═════ TEXT BLOCK ═════

Eagles add wide receiver Greg Ward, place Jordan Mailata on IR

With DeSean Jackson out for Sunday and Alshon Jeffery questionable, the Eagles on Saturday signed wide receiver Greg Ward from the practice squad to the active roster.

To make room on the 53-man roster, they placed second-year offensive tackle Jordan Mailata on injured reserve for a second consecutive year with a back injury.

This is Ward’s first time on a 53-man roster, but he’s been in camp with the Eagles the last three summers and gotten better each year.

Ward is mainly a slot receiver, so if he does get on the field on offense Nelson Agholor would be outside. 

Earlier this week, Ward spoke about how he prepares, regardless of if he’s going to play or not.

“Honestly, I stay ready every week, because you never know,” he said. “Whenever my name is called, it’s called. If it’s not this week, if it’s not next week, I’m still going to prepare like I’m playing  every single week. It doesn’t really matter to me.”

Once the Eagles practiced Wednesday without adding an outside receiver it seemed like a lock that Ward would get the promotion, because he was able to practice all week and get the same reps whether he was on the 53 or the practice squad.

Without Ward, the Eagles had only three healthy receivers on the roster — Agholor, Mack Hollins and JJ Arcega-Whiteside.

Ward, a quarterback at Houston, first joined the Eagles in 2017 and spent the season on the practice squad. He was in camp again in 2018, then spent this past winter in the Alliance of American Football, catching 22 passes for 214 yards in eight games. When the AAF folded, he rejoined the Eagles.

Ward caught six passes for 87 yards and a 38-yard touchdown from Clayton Thorson in the preseason.

He was released with the final roster cutdown and signed to the practice squad as soon as he cleared waivers.

As for Mailata, it was really the smartest move for the Eagles, since the only alternative was releasing a player they didn’t want to release.

Depending on how he’s doing and depending also on other injuries, he would be a candidate to rejoin the 53-man roster after eight weeks on IR.

Mailata, like Ward, has never played in an NFL game.

═════ THE DATA ═════

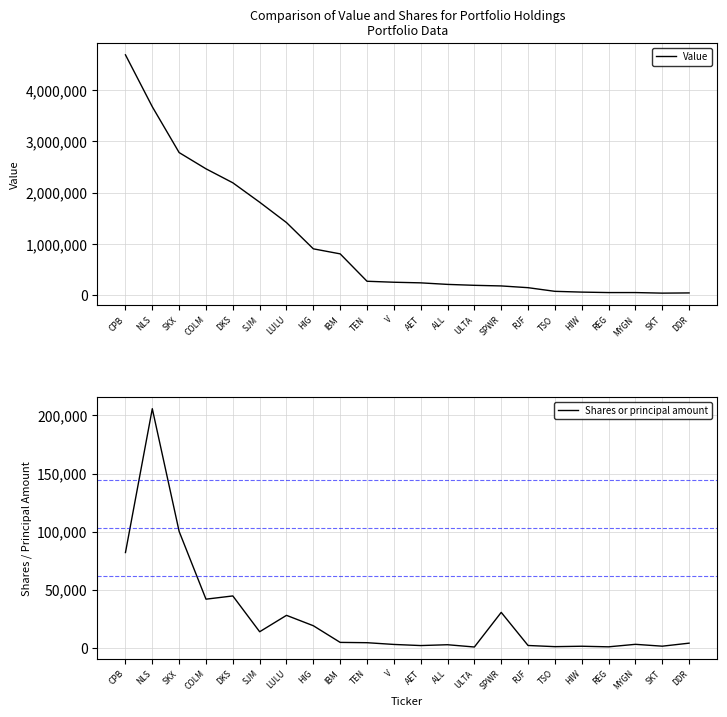

What is the label of the 6th point from the left?

SJM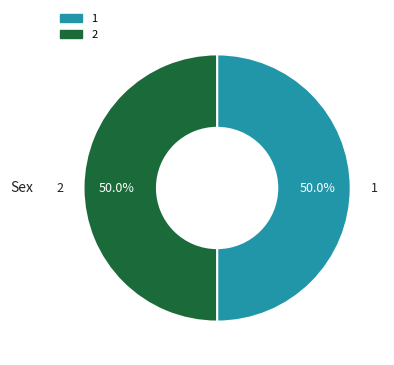

Combined, do 1 and 2 account for over 50%?

Yes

═════

• _EXERCISE_
Set down the part of the Eagles roster article starting with "Ward is mainly" and going on through "play or not.", word for word.

• _EXPECTED OUTPUT_
Ward is mainly a slot receiver, so if he does get on the field on offense Nelson Agholor would be outside. 

Earlier this week, Ward spoke about how he prepares, regardless of if he’s going to play or not.